Microsoft needed to clearly delineate its two major businesses - one aimed at consumers, and the other at enterprise. Offering the Office apps for free makes their consumer business stronger. In turn, these consumers will expect the same services from their employers (many large businesses already pay for Office 365, but this is about those who don't, such as small to medium sized companies).

Overall, this is an excellent move for Microsoft. As of this writing, Microsoft Word is third most downloaded app in the App Store. The investment has already started to pay off. 

Taylor Swift v. Spotify

Preface: In an effort to write more often, I will start posting shorter pieces that do not require as much research and forethought as my previous ones. Although I will certainly post longer, more intricate articles, quick reflections will be more common on this blog. If it makes you happy, I suppose you may call it a link-blog type of thing. 

There’s been a ruckus in the music industry these last few years, but its hit full stride this week. Taylor Swift first pulled her latest album, and then all of her music, from the most popular music streaming service in the U.S, Spotify. She doesn’t think Spotify pays enough to musicians. Nor is she convinced music streaming is the answer to declining CD and MP3 sales. Oddly enough, she left her music on other streaming services like Beats Music and Rdio. Now I’m not a Swift fan, so I could not care less, but this is a sign of a disruption waiting to happen in the music business. Here’s a quote I read in the stories today that is worth reposting:

Mozart didn’t sell one fucking copy. (Philip Kaplan on Medium)
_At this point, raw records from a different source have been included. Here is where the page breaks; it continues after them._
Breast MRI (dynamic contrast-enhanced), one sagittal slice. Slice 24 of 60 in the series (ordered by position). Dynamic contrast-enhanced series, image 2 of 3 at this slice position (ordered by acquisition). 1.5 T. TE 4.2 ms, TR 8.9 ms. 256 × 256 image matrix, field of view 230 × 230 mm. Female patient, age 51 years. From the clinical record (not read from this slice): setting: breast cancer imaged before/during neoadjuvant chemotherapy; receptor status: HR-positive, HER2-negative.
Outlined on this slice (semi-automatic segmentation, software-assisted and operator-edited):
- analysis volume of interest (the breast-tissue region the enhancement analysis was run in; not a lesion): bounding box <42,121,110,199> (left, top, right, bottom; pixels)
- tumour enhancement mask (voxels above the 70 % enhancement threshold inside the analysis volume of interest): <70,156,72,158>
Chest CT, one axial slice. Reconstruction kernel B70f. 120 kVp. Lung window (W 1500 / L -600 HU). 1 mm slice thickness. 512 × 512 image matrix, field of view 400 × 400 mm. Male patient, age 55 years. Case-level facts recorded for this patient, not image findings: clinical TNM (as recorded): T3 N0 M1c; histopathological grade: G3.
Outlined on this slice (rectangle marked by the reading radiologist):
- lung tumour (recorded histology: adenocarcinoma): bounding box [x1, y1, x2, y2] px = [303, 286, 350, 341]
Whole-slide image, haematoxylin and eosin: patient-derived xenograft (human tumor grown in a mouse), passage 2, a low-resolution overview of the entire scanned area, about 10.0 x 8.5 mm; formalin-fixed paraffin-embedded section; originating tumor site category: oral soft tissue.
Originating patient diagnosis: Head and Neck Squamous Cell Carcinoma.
Musicians get to do a job they love, which cannot be said for the majority of us. Some even go as far as to say that the music they create is overvalued, while the delivery system is undervalued. I’m not saying I fully agree with Dustin Curtis, but there is surely a grain of truth in that. It is hard to say if the delivery mechanism, Spotify, deserves to keep more royalties than the musician who created the music. I don’t know what the answer is, but I do know things will change. The music industry has been profiting salubriously from CD sales, and then iTunes, but it’s obvious the music streaming business will not be as much so. It can’t afford to. My guess is that musicians will eventually cut out the middleman (the music labels) and deal directly with the delivery mechanism (the streaming services), but that may be too far off in the future. And it’s foolish to think the labels will let artists get away with that so easily. Whatever happens, it is worth pointing out that consumers are getting unprecedented value from streaming services, and the consumer almost always wins.

Wearables

Smartphones and to a certain point tablets have finally saturated the U.S. market. And although these two products still remain extremely profitable businesses, companies like Apple, Google, and Microsoft are already searching for the next big thing. It looks like that will be wearables - specifically smartwatches. 

The smartwatch market is currently dominated by Pebble, Fitbit, Jawbone, and Motorola (although it’s Google really, since the Moto 360 is running Android Wear). There are dozens more, smaller companies that compete in this space, but their market share is negligible. In fact, the whole smartwatch market is extremely young.  

Most people use smartwatches as fitness trackers, and fitness enthusiasts are only a tiny subset of the market as a whole. They're the niche. The Fitbit and Jawbone Up compete here not because they don't make a more powerful watch, but because they can't. Making something like the Apple Watch requires incredible engineering, doctorate, programming, design, and supply chain talent, which these smaller companies can't fund. When the Apple Watch was announced, many pundits mentioned that unlike other Apple products, this one does too much. But that’s precisely what only Apple can do, and other smaller companies cannot compete with. There is money in in the fitness wearable market, but not enough money for all of these competitors to divvy up. Once Apple enters the wearable market, many fitness enthusiasts will leave the fitness wearable niche in favor of the consumer smartwatch market, making it even more difficult for the little guys. It’s classic disruption theory.